● WHAT TO PRODUCE
Continue the article on Latvian travel and tourism during the pandemic, picking up after its final sentence, not the rows.

Since the introduction of digital Covid-19 certificates, Latvians have been travelling relatively actively but the full recovery of the sector is very far away.
Vaccination has allowed the tourism sector to recover a little this year. With the increase in vaccination coverage, travel restrictions have been relaxed in many places and restrictions have been removed in some countries, such as Denmark.
Latvians have also started to travel more actively since the introduction of the certificate. Riga airport accounted for nearly half of the volume of August 2019 – over 390 thousand passengers.
“As far as the autumn season is concerned, we are cautiously optimistic. The number of flights reported by airlines is close to 2019, but of course much will depend on the pandemic situation. Whether there will be any tightening of travel restrictions in Latvia and the world. However, we currently forecast that by the end of the year we could service between 2 and 2.3 million passengers, which is of course very little compared to the 7 million of 2019,” Rīga airport spokeswoman Ilze Salna said.
The airline airBaltic told Latvian Radio that August figures have improved significantly compared to August last year. The airline served more than 280 thousand passengers in August.
“Also, it was 36% higher than in July this year. With each month, we still see demand for trips continuing to rise. This has been possible thanks to reducing travel restrictions and increased vaccination coverage in Latvia and Europe,” said Didzis Rudmanis, airline representative.
Predicting the forthcoming winter is difficult for the time being, since due to the uncertainties of pandemic, passenger tickets are often purchased not earlier than a month before the flight. In the summer, Latvians mostly traveled to Egypt, Turkey and within Europe.
Relatively few travel to Latvia
While Latvians traveled actively after summer, it is more difficult to travel for the tourism sector in Latvia – relatively few tourists are currently coming, said Aija Lubeja-Sube, president of the Association of Latvian Professional Guides.
“There is very little work for tour guides. You can count on your fingers how little. Those who have been working for several years have some customers, but then they are individual tourists [..] But is a little more hopeful than it was last year. Because then there was nothing,” Lubeja-Sube said.

Collected data:
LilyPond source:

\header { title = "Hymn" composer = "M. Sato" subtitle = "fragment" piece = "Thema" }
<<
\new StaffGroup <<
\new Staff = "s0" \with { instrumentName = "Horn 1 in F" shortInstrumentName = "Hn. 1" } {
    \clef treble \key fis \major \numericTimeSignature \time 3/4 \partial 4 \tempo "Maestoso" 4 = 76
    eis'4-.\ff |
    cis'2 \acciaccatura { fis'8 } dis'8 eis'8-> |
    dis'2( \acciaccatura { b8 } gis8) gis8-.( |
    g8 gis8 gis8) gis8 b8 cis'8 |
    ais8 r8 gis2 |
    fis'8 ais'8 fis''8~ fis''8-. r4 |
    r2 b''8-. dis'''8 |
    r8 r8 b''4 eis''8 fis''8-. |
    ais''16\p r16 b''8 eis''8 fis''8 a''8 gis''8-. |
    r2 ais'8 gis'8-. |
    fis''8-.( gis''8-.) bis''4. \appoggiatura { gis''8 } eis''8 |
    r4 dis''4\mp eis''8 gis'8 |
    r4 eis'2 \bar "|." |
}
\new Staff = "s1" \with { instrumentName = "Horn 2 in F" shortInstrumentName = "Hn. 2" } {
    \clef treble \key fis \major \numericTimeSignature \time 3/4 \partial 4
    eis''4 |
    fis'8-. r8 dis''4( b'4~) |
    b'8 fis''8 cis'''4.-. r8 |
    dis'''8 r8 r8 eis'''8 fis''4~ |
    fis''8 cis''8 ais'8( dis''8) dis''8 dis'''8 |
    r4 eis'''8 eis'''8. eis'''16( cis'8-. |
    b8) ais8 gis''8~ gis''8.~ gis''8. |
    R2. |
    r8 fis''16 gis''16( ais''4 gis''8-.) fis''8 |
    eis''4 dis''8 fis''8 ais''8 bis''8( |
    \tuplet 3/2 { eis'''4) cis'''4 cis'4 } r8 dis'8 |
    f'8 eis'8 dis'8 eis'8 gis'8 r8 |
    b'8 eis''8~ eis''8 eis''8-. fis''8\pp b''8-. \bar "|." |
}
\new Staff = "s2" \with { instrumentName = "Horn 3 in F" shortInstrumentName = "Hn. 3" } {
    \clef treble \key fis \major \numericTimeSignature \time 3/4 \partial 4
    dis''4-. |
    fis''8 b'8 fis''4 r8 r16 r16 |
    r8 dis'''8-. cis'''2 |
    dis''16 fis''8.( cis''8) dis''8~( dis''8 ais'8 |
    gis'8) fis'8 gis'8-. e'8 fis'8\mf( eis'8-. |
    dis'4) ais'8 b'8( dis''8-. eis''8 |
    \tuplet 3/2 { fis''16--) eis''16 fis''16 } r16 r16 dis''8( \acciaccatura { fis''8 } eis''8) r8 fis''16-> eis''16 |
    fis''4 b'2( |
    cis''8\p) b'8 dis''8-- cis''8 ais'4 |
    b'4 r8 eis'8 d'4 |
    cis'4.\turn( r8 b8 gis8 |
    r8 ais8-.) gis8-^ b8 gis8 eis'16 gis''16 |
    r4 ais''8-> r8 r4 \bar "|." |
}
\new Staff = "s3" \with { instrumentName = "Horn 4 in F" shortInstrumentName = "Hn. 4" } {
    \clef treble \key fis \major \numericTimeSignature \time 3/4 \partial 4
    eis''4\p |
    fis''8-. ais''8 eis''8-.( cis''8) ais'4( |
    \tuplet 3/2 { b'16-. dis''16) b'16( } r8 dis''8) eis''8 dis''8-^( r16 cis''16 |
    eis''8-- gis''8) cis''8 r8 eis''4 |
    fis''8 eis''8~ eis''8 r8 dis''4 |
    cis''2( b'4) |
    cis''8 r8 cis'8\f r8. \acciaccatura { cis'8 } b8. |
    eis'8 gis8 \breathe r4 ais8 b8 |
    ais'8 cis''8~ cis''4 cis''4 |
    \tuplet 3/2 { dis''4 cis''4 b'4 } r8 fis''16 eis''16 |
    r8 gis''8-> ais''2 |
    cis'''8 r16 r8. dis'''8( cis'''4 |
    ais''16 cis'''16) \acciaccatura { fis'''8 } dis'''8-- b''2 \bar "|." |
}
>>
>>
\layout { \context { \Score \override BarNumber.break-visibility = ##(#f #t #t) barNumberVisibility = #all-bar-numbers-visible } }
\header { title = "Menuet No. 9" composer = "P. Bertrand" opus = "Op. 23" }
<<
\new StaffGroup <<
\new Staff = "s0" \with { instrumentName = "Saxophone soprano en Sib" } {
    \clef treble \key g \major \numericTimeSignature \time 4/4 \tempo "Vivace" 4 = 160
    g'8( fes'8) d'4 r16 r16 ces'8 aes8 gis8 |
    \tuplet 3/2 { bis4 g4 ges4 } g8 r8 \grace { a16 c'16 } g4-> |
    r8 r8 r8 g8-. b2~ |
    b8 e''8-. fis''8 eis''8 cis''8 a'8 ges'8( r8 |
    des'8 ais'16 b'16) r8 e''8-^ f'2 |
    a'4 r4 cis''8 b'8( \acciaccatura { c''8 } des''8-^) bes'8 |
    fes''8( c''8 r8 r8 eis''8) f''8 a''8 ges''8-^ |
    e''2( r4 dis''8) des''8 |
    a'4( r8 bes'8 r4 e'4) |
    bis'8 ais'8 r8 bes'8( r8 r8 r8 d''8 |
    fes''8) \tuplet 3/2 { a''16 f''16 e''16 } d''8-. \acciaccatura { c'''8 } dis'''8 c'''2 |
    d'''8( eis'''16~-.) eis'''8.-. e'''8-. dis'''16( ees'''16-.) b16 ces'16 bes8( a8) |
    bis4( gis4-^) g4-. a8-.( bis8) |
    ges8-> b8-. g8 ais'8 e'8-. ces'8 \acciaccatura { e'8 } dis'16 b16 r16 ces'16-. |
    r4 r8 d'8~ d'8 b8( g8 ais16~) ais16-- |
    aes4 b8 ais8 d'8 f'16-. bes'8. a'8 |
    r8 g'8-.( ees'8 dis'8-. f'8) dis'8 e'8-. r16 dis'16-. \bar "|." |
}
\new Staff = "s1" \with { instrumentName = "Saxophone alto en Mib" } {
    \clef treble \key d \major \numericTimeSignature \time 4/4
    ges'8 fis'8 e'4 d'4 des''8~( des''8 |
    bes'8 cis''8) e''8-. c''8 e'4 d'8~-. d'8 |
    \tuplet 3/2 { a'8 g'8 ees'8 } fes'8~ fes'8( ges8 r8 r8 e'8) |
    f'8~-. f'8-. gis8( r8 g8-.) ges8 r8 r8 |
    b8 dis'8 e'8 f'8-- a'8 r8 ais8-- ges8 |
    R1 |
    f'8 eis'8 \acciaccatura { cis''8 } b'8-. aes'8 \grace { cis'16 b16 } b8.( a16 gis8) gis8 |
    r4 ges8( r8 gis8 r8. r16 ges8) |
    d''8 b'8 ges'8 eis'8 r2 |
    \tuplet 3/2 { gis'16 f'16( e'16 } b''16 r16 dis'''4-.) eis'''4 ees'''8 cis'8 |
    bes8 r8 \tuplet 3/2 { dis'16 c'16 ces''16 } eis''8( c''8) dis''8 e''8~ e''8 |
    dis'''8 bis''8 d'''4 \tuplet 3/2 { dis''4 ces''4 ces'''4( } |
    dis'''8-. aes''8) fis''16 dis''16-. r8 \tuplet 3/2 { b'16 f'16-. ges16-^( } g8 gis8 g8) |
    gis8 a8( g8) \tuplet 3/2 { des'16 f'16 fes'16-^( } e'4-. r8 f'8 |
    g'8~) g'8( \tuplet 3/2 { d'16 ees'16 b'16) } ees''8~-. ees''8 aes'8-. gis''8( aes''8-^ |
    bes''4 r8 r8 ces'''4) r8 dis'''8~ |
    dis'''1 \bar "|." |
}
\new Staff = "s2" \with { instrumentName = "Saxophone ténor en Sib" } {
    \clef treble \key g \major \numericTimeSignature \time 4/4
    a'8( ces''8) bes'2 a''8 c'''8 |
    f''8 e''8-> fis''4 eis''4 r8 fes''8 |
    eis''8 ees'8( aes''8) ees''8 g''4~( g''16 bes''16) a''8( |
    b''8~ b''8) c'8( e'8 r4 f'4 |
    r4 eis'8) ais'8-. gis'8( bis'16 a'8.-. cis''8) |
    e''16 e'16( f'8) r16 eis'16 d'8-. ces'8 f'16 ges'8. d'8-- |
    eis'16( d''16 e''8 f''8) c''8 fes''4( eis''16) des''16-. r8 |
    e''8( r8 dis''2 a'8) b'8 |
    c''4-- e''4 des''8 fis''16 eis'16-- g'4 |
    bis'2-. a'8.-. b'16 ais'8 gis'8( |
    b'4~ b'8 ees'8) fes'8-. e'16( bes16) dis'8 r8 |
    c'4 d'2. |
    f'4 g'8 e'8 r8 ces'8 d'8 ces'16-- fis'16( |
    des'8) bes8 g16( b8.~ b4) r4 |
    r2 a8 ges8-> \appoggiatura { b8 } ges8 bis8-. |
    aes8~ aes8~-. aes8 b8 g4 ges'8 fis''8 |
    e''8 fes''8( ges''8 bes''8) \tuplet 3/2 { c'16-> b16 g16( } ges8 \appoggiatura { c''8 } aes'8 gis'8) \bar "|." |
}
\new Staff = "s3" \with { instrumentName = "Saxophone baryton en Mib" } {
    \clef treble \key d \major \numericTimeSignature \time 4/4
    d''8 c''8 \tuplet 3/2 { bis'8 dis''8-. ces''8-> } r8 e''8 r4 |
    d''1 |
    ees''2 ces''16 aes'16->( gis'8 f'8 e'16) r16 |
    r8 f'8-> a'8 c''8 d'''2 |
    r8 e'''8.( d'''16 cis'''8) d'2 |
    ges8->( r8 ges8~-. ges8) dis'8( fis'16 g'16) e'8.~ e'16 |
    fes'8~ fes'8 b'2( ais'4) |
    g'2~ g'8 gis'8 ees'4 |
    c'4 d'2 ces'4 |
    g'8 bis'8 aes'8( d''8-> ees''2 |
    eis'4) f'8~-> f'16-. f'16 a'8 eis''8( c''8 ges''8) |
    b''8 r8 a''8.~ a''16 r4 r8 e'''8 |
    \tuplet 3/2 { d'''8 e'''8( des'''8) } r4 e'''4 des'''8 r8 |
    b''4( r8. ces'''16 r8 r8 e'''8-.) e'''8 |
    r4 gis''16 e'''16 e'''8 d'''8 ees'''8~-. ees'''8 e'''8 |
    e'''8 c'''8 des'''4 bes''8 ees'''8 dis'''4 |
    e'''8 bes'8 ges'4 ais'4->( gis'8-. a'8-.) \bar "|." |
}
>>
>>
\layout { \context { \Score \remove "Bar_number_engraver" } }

● EXPECTED ANSWER
One of the problems is that Latvia is in principle only open to entry from other European countries, which is a small part of the market, said Ēriks Lingebērziņš, head of the Turība University Tourism Research Centre.
For residents of third countries, even if they have received vaccines recognized in Europe, it is necessary to obtain a vaccination certificate recognized in Latvia. Vaccination certificates of the UK are likely to be recognized in Latvia in the near future. The industry hopes that documents obtained in other countries will be recognized in time.
“We still have a difficult situation that such an important segment of foreign travelers, i.e., families with children from Lithuania and Estonia, can come to Latvia very limitedly, given that we consider everyone aged 12 and over as adults [..] In this way, the market is limited,” Lingebērziņš said.
Similarly, the situation is difficult with the Russian market, which until now represented 30% of Latvia’s incoming tourism market. In particular, those who have received the Sputnik vaccine manufactured in Russia are also unable to obtain a European valid vaccination certificate because the vaccine in question has not been registered with the European Medicines Agency.
The sector is currently developing a dialogue with the Ministry of Economics to discuss how to expand tourists’ access to Latvia.